Europa MD Andrew Baxter claims fears of chaos at the channel ports have been heavily exaggerated, but McDonald takes a different view: “He’s not moving 100,000 items a day requiring tax and duty,” he argues. “He’s moving full trailer loads in one movement. To us, it’s the B2C courier market that we are absolutely at the forefront of now.

“I've got a team of at least 60 people working on it every day. It’s very expensive and very concerning. With Ireland, how the hell am I going to have something built, tested and IT ready when I don’t even know what it looks like? Brexit is like a jigsaw with 10 pieces but four are missing.”

He’s also worried about how consumers will react to suddenly getting an email from couriers, clicking on a link and having to pay a tax. “How weird is that going to be? I’m going to have to pay millions and millions and millions in tax unless people change the rules.”

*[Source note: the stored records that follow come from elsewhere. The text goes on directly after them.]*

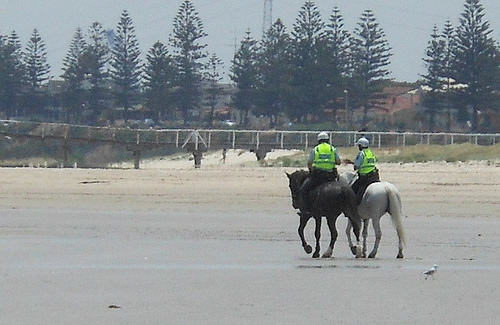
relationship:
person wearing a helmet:
[352, 137, 381, 200] [358, 135, 369, 148]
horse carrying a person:
[342, 171, 407, 260] [352, 137, 381, 200]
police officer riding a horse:
[309, 130, 342, 177] [284, 168, 361, 258]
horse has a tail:
[284, 168, 361, 258] [341, 185, 362, 239]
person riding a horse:
[352, 137, 381, 200] [342, 171, 407, 260]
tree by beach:
[165, 1, 210, 129] [4, 156, 499, 325]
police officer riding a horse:
[298, 131, 342, 216] [284, 168, 361, 258]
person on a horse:
[352, 137, 381, 200] [342, 171, 407, 260]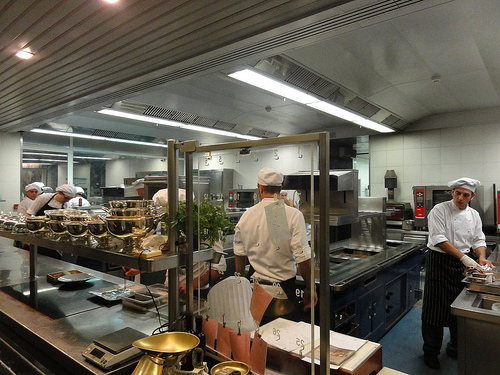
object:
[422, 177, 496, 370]
cook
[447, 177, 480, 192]
hat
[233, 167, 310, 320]
cook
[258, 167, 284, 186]
hat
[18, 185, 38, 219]
cook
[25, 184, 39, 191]
hat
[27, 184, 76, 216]
cook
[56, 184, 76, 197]
hat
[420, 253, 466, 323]
apron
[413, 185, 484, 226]
microwave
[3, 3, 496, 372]
kitchen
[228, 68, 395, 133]
light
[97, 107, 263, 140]
light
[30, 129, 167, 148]
light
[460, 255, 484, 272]
glove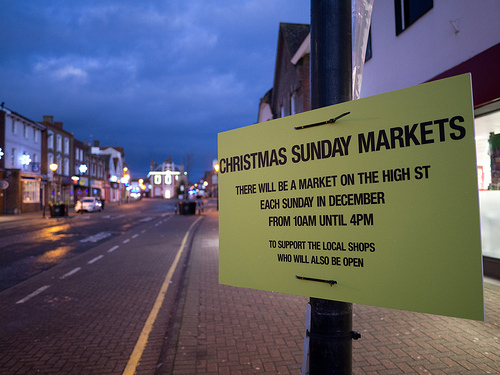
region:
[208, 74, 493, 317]
advertisement for a sale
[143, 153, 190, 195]
building with lit rooms at end of street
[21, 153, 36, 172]
light hanging off building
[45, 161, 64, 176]
light on the street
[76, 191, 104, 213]
vehicle on the street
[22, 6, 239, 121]
a blue sky with clouds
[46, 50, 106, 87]
cloud in the sky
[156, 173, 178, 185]
windows in the building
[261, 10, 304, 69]
pointed top of building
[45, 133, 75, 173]
set of windows on building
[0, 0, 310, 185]
the clouds in the sky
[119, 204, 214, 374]
the yellow line on the ground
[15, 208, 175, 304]
the white lines on the road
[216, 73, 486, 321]
the sign on the pole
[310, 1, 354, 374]
the black pole behind the sign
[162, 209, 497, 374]
the wide sidewalk the pole is on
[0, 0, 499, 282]
the buildings on the sides of the road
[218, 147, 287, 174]
the word "CHRISTMAS" on the sign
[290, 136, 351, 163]
the word "SUNDAY" on the sign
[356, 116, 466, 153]
the word "MARKETS" on the sign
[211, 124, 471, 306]
Yellow sing on pole.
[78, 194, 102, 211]
White car parked on side of road.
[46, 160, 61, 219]
Light pole on top of side walk.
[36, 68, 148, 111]
Thin white clouds in the sky.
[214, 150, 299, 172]
Black letters on top of yellow board.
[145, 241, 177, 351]
Yellow no crossing line.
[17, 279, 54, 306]
Broken up white passing line.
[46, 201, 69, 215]
Group of trash cans on sidewalk.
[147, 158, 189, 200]
Small building lit up at the end of road.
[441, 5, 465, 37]
Flag pole stand on side of building.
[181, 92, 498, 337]
yellow sign on the pole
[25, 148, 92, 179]
street lights on the sidewalk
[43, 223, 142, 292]
white lines painted on the road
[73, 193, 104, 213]
car parked on the street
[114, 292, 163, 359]
yellow line down the street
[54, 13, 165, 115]
clouds in the darkening sky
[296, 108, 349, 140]
zip tie holding sign on pole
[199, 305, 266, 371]
brick sidewalk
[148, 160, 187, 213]
building at the end of the street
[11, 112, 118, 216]
buildings across the street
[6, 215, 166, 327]
white lines painted on a street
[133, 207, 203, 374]
a yellow line painted on a street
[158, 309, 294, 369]
a red brick side walk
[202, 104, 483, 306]
a yellow sign with black letters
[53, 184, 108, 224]
a white car parked on the side of a street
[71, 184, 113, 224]
a car parked at the curb of a street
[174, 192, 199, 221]
a garbage dumpster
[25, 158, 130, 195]
street lights on a post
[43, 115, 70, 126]
a chimney on top of a building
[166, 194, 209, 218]
post around a garbage dumpster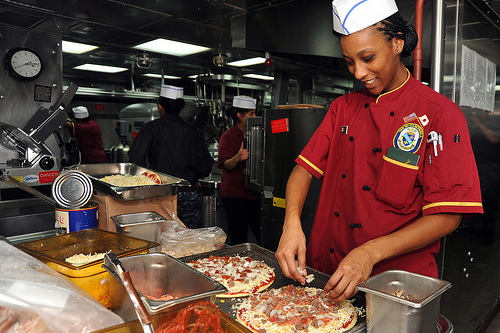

He’s supportive of the government – “they’ve had an awful year with the pandemic that nobody could have dealt with any better” - and says the best case Brexit scenario is that people “see sense” and approve a 12-month extension – “worst case is six months, worst-worst case is we just crash out in January.”

He concludes with a prognosis for the wider transport sector as the pandemic continues: “If you’re a B2B parcel or pallet carrier you’ve got a problem. If you’ve got a foot in both camps, you’re ok.

“Adidas are saying 60% of their global traffic is now going to be DTC - direct to consumer. They’re ignoring all those other supply chains in future. That’s the point, I’m on the track that’s going forward.

“It’s not easy, but we started this journey in 2008 and by 2020 we are running it exceptionally well. I’m not sure other people can jump ship as quick. If you’re in the freight business or you’re in heavy industrial B2B, that’s a problem. You’ve got to diversify quickly from there. But I’ve been doing both forever and all my acceleration is now in B2C.”